Grey seemed highly amused by this. “Do you get all twitchy when you talk to him in class?”
“No, I’m a professional. Today I handed him back his essay and suggested that he read
Dharma Bums
if he liked
On the Road.
Then I watched his ass as he walked away.” She took a sip of her beer. Cold Coors Light and salacious gossip. A perfect combo.
“Where did said masturbation take place?”
“Where do you think? In my car. On the way home.”
Grey grinned. “I worship you. Have I ever told you that? You are the only woman I know who would admit to masturbating as she drove down Coldwater Canyon.”
She rolled her eyes. “Save your praise. I watched
Days of Our Lives
today. By accident.”
“And?” He looked worried. Zadie liked it when he looked worried about her. His worry was merely friendly concern, as opposed to her parents’ worry, which was a burden that occasionally sapped her will to live.

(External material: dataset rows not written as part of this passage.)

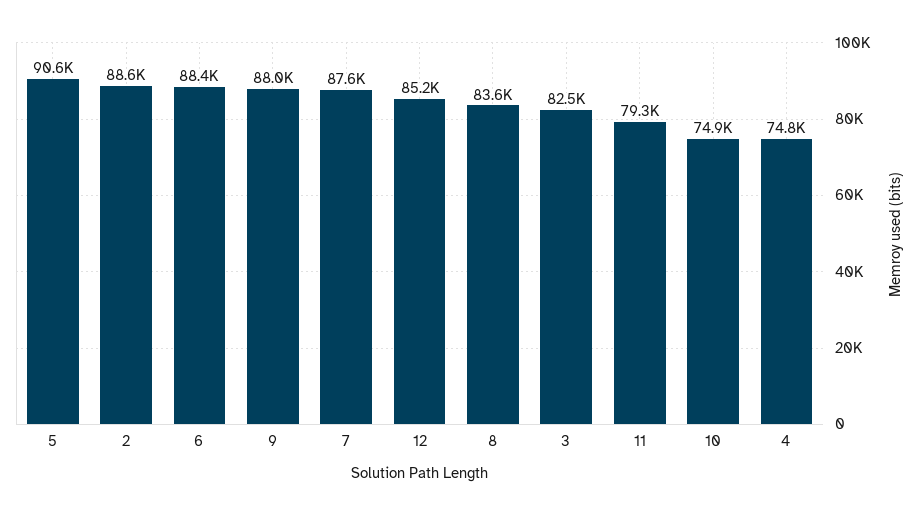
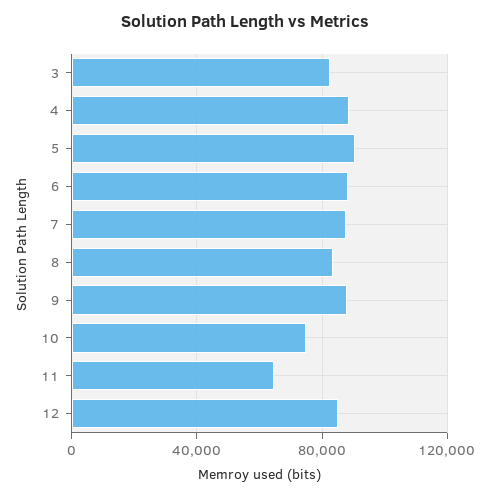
2: 88600 -> none
11: 79300 -> 65000
4: 74800 -> 90000

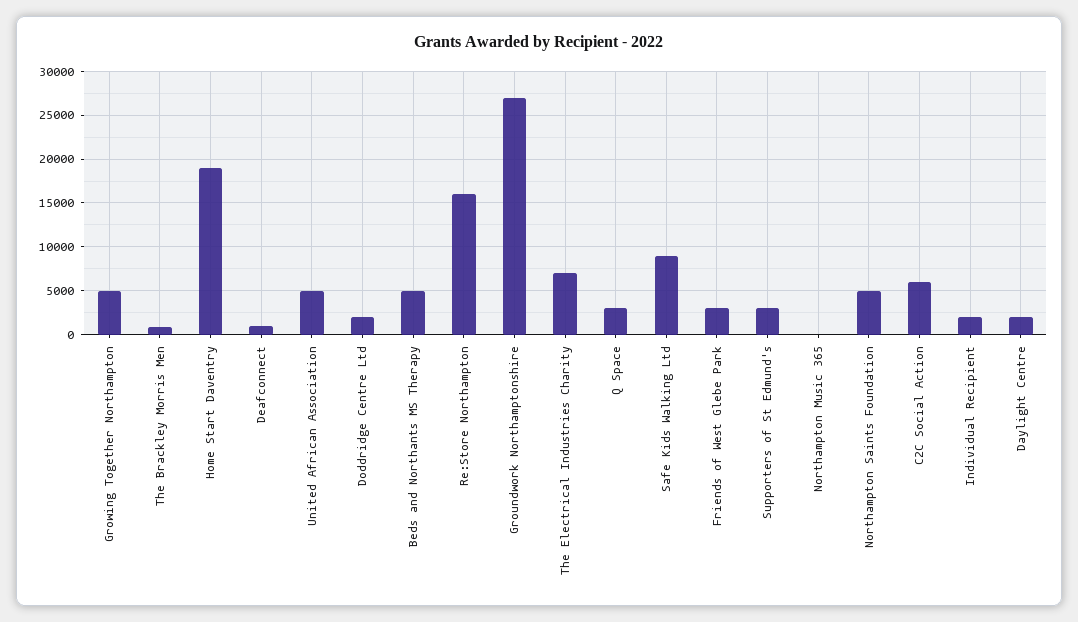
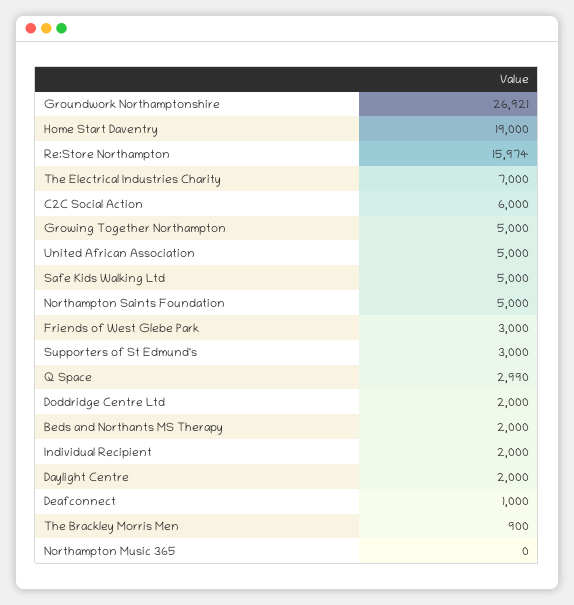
Beds and Northants MS Therapy: 5000 -> 2000
Safe Kids Walking Ltd: 9000 -> 5000

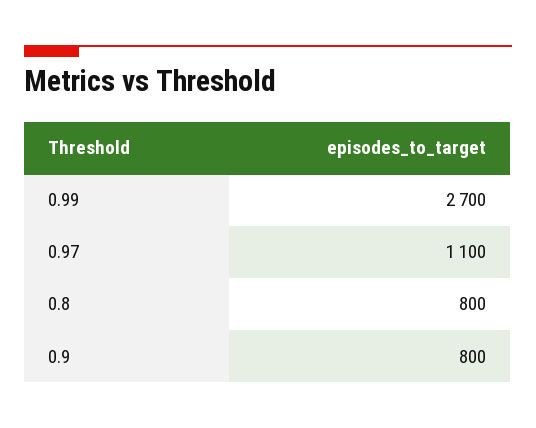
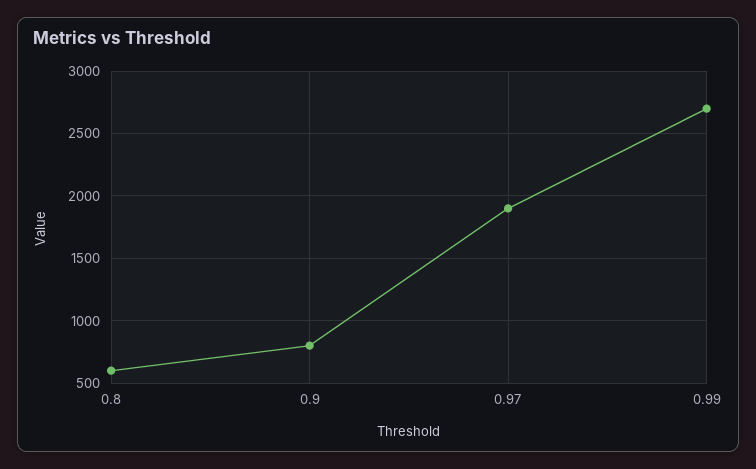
0.97: 1100 -> 1900
0.8: 800 -> 600

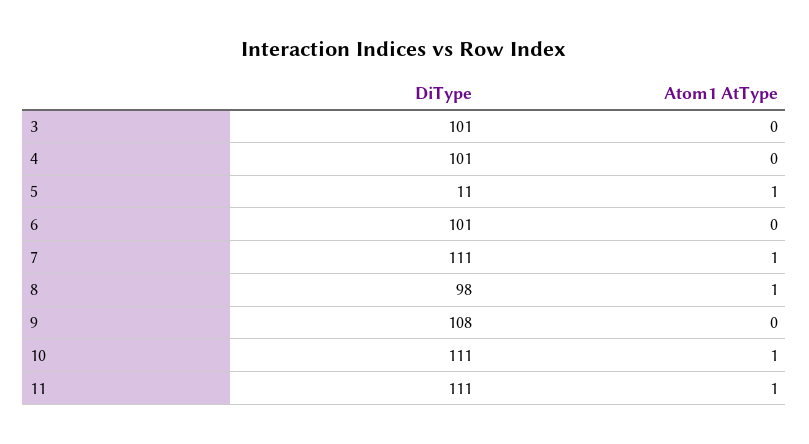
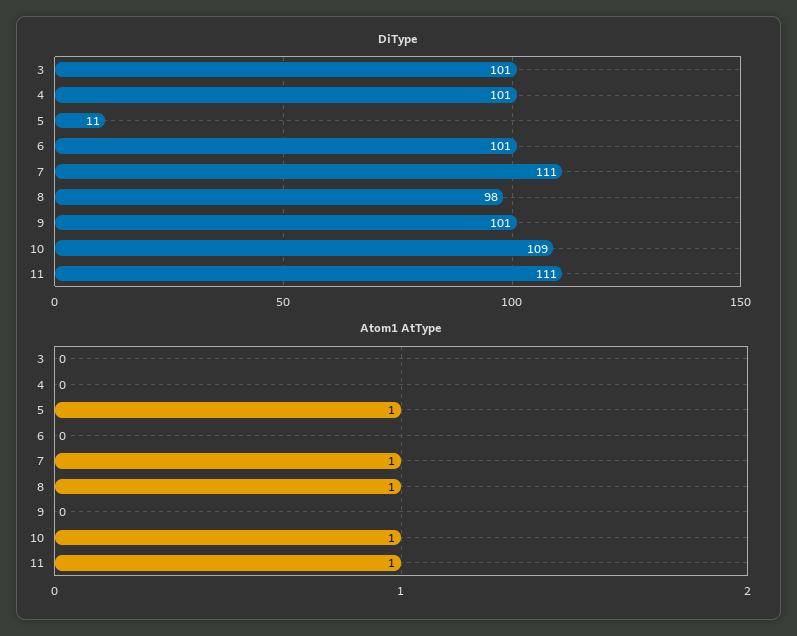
DiType, 9: 108 -> 101
DiType, 10: 111 -> 109

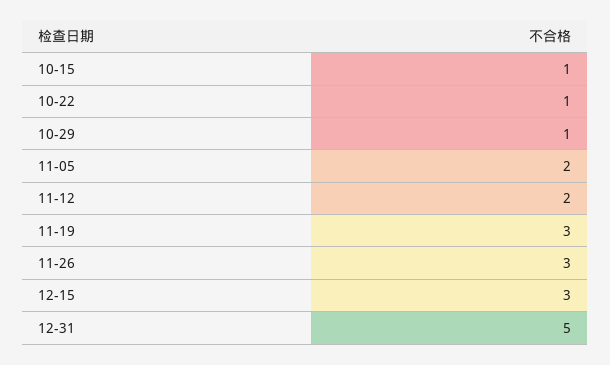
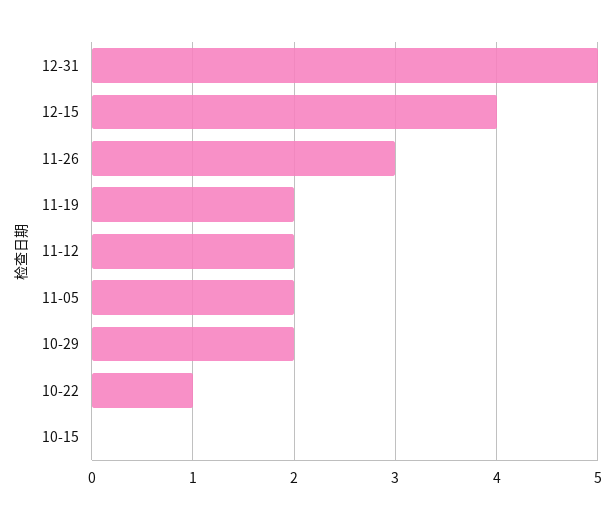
10-15: 1 -> 0
10-29: 1 -> 2
11-19: 3 -> 2
12-15: 3 -> 4

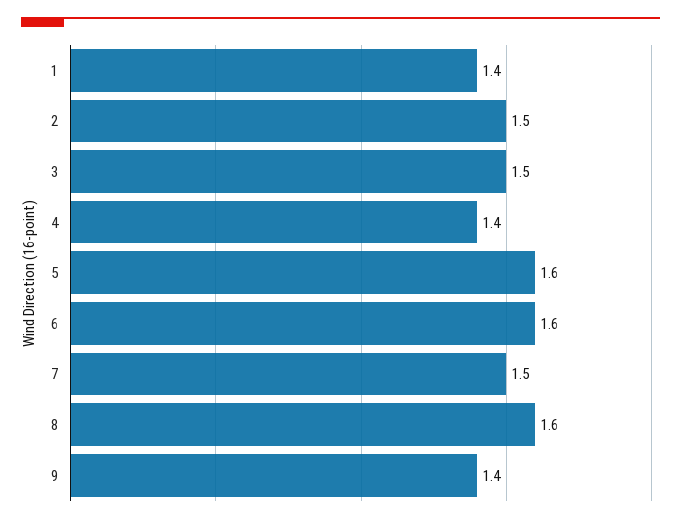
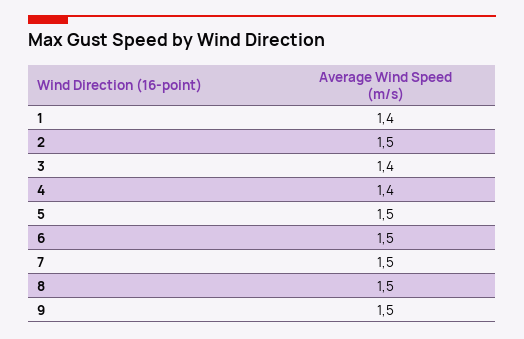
3: 1.5 -> 1.4
5: 1.6 -> 1.5
6: 1.6 -> 1.5
8: 1.6 -> 1.5
9: 1.4 -> 1.5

“I watched Jack kiss another woman with the same cheesy look on his face that he used to have when he kissed me, which means he acted during our entire relationship—not that I didn’t know this.” Jack had acted even after their relationship. When he finally called two weeks after the aborted wedding, he pretended he’d been in a Mexican jail. Eventually he admitted that he’d got cold feet and stayed in Vegas with his bachelor party buddies. He felt that he deserved recognition for admitting his flaws, but all Zadie thought he deserved was her foot up his ass. She hadn’t talked to him since. She and Grey had driven past his condo once and thrown a beer bottle at his door, but she wasn’t proud of it. Or of the time she used a Web site that sends dog-doo to people in the mail. Raging anger and profound aching grief tend to make one act out of sorts.
Grey dug into the potato skins as soon as they hit the table. She respected a man who would eat carbs after five o’clock. Very hard to find in L.A.
“At least you never caught him.” He was referring to the Viper Room incident, which he still carried like a vial of mental poison.
“You’re dating the most perfect girl in the world. Why do you even care that Angela cheated? You’re so beyond her.” She spooned some ranch dressing onto her potato skins. Everything’s better with ranch dressing. Her life was shit, but as long as it was shit with ranch dressing, she could survive.
“The ones that screw you are burned into your brain. Like I have to tell you.” Very true. But Zadie didn’t like to admit that Jack still had any power over her. In effect, he didn’t. Not over her heart. Only over her ego. Which had begun to erode since the day she took off her veil and put on her “I’m okay” face.